Extrait choisi
***

Comment les musulmans actifs dans le secteur financier concilient-ils leur métier avec les règles de l’islam ?

« De nombreux musulmans optent pour des études en finance et intègrent ensuite le secteur de la gestion de patrimoine. Dans leurs décisions, ils ne se basent pas nécessairement sur les principes islamiques, mais suivent plutôt les règles conventionnelles et commercialisent aussi des produits financiers portant intérêt. Violent-ils alors leur foi ? C’est à chacun d’en décider pour lui-même, bien sûr. »

Enfin, que peuvent apprendre les gestionnaires de patrimoine de la finance islamique ?

***

Enregistrements bruts
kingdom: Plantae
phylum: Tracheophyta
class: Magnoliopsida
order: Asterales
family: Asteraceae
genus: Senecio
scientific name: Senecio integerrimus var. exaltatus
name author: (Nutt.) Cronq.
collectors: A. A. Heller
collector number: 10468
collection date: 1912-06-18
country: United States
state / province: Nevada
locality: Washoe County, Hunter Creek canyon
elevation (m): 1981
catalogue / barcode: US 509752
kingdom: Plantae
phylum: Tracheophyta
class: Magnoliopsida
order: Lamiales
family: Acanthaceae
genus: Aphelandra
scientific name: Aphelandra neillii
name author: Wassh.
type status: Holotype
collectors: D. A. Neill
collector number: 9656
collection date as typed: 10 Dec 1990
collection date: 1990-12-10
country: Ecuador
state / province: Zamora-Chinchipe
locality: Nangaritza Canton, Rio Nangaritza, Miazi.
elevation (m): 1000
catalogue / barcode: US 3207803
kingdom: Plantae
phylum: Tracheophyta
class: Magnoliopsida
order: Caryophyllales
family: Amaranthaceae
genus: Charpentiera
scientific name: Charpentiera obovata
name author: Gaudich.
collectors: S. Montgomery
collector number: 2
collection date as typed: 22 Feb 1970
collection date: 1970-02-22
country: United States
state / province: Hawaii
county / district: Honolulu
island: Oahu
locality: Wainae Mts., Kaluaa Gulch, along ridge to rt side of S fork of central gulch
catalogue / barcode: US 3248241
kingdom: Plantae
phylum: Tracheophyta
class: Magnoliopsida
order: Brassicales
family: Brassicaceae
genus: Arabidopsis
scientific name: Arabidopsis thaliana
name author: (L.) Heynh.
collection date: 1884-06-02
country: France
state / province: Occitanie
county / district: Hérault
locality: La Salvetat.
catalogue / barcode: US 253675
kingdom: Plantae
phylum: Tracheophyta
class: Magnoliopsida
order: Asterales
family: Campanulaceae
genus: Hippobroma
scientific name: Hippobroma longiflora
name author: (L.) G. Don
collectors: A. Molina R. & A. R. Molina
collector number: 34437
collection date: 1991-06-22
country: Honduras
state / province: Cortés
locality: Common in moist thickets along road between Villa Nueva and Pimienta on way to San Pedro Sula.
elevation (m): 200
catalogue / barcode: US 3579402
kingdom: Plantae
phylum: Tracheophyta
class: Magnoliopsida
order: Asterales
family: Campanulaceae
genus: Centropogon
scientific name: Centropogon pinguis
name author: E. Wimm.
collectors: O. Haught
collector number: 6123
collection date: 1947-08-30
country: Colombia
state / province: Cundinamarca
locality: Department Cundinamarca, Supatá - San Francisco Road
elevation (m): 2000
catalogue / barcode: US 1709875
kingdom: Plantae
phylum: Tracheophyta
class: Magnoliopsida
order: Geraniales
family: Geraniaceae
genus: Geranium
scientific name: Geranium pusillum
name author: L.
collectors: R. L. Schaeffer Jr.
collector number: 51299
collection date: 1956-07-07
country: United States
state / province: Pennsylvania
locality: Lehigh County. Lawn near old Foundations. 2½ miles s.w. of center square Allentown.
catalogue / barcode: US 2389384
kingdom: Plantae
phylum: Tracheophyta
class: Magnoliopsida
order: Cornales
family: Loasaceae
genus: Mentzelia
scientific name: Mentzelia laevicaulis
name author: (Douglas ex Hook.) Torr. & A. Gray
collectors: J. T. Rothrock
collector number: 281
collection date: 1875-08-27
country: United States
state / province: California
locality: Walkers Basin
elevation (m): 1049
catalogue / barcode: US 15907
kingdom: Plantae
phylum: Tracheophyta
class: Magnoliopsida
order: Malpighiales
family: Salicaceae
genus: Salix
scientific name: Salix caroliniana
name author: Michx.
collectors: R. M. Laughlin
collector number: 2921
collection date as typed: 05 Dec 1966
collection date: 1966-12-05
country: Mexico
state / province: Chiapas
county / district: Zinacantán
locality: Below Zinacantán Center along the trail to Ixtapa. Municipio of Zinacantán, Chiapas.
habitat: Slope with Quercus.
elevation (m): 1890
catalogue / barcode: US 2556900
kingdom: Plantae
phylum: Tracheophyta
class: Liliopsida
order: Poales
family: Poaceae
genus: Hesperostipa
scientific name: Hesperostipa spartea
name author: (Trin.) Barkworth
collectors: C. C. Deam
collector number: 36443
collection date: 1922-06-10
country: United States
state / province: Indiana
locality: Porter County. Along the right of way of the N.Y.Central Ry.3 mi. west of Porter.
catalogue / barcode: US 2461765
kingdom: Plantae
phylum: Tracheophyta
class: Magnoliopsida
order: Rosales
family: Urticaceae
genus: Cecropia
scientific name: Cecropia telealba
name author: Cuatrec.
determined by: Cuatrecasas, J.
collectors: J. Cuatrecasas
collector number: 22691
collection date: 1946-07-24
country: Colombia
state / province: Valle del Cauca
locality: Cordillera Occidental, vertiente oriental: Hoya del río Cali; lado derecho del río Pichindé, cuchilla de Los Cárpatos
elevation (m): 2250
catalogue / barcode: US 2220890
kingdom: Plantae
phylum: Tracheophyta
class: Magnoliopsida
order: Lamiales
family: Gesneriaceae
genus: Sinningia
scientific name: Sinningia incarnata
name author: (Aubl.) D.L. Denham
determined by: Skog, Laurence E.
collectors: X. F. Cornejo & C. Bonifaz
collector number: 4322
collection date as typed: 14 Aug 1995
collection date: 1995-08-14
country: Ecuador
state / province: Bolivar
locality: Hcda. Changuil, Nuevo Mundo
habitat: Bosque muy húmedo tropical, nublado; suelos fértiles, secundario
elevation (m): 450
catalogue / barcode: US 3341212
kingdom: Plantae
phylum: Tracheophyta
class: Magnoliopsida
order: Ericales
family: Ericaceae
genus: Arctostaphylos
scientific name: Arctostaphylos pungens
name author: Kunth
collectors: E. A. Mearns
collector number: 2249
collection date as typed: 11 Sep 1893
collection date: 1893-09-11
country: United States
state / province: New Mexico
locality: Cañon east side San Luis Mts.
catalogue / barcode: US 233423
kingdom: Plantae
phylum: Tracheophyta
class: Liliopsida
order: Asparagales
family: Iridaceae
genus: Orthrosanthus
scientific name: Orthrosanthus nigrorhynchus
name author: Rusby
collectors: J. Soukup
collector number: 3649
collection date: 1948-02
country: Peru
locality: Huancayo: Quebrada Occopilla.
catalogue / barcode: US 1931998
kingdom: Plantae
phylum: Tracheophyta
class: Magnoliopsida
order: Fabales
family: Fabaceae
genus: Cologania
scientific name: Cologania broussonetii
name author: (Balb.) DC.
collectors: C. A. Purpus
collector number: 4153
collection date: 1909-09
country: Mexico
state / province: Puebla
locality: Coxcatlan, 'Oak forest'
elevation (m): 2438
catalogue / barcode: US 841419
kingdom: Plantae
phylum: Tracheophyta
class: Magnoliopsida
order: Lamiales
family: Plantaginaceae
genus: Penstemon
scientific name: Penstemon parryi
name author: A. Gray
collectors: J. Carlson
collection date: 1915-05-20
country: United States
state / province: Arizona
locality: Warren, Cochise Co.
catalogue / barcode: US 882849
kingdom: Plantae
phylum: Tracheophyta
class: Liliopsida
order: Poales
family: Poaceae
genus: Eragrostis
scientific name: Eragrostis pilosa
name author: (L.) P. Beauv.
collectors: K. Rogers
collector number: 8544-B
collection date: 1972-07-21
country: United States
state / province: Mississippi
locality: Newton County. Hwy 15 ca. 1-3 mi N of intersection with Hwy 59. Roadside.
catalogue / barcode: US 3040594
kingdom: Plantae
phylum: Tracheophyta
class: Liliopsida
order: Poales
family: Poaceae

***

Exercices à réaliser
- 1) Relevez toutes les phrases interrogatives que contient l'extrait sur la finance islamique.
- 2) Recopiez les enregistrements depuis leur début jusqu'à la ligne contenant « genus: Aphelandra » incluse, en substituant « site » à « locality » sans rien changer d'autre. Ne donnez que ces lignes.

Résultats
- 1)
- Comment les musulmans actifs dans le secteur financier concilient-ils leur métier avec les règles de l'islam ?
- Violent-ils alors leur foi ?
- Enfin, que peuvent apprendre les gestionnaires de patrimoine de la finance islamique ?

- 2)
kingdom: Plantae
phylum: Tracheophyta
class: Magnoliopsida
order: Asterales
family: Asteraceae
genus: Senecio
scientific name: Senecio integerrimus var. exaltatus
name author: (Nutt.) Cronq.
collectors: A. A. Heller
collector number: 10468
collection date: 1912-06-18
country: United States
state / province: Nevada
site: Washoe County, Hunter Creek canyon
elevation (m): 1981
catalogue / barcode: US 509752
kingdom: Plantae
phylum: Tracheophyta
class: Magnoliopsida
order: Lamiales
family: Acanthaceae
genus: Aphelandra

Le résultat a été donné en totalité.